Are Singapore investors ready for dual class shares (DCS), a structure giving some shareholders such as founders greater voting rights? And just how effective are proposed safeguards to mitigate their perceived risks?
These were among the issues raised at a round-table discussion held yesterday by the Singapore Exchange (SGX) and National University of Singapore Faculty of Law on the feasibility of introducing DCS structures here.
"The adoption of a well-defined DCS structure could be a progressive step for our capital markets as we ready ourselves as a capital-raising venue for new industries," SGX chief executive Loh Boon Chye said.
Dual class listings are seen as a potential panacea for the dearth of big initial public offerings.
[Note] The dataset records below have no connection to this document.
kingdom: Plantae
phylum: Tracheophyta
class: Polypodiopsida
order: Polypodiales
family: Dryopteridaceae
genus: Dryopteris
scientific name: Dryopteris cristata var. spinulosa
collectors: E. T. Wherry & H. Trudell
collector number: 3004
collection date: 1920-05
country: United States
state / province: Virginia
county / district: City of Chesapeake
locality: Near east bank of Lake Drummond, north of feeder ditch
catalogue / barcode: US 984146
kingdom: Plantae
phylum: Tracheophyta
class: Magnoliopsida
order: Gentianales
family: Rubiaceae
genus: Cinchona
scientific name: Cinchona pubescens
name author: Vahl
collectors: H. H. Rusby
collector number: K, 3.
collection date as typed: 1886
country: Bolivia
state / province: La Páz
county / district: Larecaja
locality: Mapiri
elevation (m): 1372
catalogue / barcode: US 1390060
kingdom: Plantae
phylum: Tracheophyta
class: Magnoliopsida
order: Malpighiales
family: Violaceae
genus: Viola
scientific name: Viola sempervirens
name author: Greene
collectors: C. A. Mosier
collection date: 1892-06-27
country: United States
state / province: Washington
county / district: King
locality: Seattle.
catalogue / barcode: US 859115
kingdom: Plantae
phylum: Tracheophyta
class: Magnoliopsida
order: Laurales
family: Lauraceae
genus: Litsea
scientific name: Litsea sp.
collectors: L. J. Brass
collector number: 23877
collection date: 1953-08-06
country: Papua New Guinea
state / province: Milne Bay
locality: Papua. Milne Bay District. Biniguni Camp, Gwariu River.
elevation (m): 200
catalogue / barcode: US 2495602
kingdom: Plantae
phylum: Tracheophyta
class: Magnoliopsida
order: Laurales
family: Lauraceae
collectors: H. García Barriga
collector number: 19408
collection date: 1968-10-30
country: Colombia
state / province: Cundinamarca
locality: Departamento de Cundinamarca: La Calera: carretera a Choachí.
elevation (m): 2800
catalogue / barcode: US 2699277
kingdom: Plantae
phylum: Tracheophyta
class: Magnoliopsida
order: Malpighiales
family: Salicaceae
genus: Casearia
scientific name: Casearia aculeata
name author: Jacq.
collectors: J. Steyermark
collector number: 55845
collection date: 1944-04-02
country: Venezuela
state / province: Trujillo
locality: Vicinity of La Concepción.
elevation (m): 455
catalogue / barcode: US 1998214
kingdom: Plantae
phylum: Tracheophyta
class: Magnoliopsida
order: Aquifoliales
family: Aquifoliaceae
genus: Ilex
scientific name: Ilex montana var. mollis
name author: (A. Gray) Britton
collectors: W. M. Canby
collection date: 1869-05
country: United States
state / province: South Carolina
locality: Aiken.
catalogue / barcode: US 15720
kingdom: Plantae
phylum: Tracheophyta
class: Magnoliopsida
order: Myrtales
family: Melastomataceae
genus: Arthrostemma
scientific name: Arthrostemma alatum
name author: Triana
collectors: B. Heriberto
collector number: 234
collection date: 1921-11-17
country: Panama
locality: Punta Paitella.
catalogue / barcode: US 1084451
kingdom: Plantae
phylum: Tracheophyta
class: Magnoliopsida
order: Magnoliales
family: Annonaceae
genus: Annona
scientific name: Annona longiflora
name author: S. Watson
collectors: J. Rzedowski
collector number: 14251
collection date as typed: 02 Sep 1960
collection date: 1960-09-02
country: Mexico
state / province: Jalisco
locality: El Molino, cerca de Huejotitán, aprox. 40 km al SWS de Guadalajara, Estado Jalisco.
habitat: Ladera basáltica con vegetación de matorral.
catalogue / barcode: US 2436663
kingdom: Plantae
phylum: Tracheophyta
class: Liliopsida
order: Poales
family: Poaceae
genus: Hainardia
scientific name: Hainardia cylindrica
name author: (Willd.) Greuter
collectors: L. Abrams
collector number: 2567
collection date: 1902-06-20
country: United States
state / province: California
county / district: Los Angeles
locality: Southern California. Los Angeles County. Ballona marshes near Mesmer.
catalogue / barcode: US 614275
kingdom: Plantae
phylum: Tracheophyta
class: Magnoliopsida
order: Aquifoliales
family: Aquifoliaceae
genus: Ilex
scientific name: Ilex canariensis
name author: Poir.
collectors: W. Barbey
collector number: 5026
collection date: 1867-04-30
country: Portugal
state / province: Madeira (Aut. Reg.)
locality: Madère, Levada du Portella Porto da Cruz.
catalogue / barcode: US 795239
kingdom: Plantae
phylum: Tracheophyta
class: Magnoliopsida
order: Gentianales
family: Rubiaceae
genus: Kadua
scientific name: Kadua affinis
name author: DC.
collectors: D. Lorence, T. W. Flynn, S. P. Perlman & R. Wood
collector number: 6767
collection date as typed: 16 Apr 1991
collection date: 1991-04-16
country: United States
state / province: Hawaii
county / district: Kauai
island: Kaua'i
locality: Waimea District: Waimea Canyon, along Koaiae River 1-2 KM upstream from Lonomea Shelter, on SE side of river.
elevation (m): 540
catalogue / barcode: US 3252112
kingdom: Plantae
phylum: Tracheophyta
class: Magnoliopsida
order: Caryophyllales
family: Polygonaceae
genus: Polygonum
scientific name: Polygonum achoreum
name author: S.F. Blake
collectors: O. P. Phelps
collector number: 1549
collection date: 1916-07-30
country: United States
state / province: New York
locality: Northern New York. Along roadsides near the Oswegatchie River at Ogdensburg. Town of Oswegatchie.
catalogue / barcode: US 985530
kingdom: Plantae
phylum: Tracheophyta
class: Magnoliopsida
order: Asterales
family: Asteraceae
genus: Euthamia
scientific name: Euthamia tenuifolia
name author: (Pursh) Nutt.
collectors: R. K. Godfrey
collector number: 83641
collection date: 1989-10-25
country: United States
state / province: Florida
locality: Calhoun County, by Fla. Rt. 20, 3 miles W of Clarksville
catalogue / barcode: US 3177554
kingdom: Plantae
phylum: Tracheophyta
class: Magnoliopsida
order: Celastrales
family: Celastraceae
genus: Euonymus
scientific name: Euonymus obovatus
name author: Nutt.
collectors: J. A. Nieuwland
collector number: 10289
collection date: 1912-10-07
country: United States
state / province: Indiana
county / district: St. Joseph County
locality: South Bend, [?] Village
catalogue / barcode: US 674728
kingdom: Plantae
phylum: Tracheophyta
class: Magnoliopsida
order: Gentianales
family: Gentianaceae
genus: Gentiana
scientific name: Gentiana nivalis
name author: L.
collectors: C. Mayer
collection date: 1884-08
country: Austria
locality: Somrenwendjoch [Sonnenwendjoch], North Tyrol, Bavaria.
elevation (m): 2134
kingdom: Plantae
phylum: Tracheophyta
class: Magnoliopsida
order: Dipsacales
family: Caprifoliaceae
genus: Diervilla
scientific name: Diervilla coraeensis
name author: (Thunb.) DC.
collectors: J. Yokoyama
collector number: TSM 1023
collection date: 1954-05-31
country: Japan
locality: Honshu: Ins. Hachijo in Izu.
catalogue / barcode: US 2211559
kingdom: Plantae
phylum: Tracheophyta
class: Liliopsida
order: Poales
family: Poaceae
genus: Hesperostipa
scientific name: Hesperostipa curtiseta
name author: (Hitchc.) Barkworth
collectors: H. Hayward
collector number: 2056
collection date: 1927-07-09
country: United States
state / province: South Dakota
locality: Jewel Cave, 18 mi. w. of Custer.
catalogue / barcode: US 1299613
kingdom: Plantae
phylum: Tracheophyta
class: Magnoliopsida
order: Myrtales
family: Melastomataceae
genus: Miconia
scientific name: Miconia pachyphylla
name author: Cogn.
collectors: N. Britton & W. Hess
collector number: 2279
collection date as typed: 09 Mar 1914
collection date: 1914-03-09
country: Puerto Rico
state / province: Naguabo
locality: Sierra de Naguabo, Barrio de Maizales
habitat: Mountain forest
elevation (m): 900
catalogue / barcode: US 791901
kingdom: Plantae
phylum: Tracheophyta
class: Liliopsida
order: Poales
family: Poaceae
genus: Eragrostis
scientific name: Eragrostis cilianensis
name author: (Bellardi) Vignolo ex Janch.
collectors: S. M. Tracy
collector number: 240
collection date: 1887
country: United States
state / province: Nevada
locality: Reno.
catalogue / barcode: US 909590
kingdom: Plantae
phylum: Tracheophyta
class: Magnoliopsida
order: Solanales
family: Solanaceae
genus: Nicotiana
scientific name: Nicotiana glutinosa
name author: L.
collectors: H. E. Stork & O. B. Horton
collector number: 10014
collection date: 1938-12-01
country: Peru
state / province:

After a Singapore Companies Act amendment to allow public companies to have DCS took effect in March and the Listings Advisory Committee (LAC) endorsed it with certain "safeguards" to mitigate risks, SGX moved closer to opening its doors to DCS. A public consultation will be held by year-end before SGX makes its decision.
Concerns were raised on checks and balances for such structures and whether interests could be aligned if shareholder voting power and economic rights are mismatched.
"The fundamental question is whether there should be an emphasis on protecting assets or enhancing shareholder value. So there is this whole issue of trust that underpins many of the arguments: How can we trust management if we have no control over you at all?" SGX chief regulatory officer Tan Boon Gin said.
Safeguards to mitigate risks proposed by the LAC were discussed. Several panellists said investor awareness over the governance structure of companies they are investing in is crucial.
Straits Times senior correspondent Goh Eng Yeow said: "One of the LAC's recommendations is that it should be mandatory for a dual class listed company to implement a code of corporate governance. And one part of the code is the role of independent directors. But how frequently do you have independent directors raising issues on management?
"We should also ask if the investing public understands the issues involved and whether they are ready for these substantially different voting rights in a listed company."
Others believe small investors are already familiar with entrenchment risks. "It is common that major shareholders hold a 40 per cent or more stake in listed companies. Even if small investors get together, they can't affect the appointment of directors or executives' remuneration. So for them, there already exists two classes of shares - majority-owned shares and minority shares," said Mr Ang Hao Yao, a private investor and member of the corporate governance committee of the Securities Investors Association (Singapore).
A potential safeguard could be to give newly listed dual class companies "an incubation period, which means founders know they have a limited period to control the company with a firmer hand. And after that, control will devolve to another level of management, and the founders have less entrenched rights," said Ms Stefanie Yuen Thio, TSMP Law's joint managing director.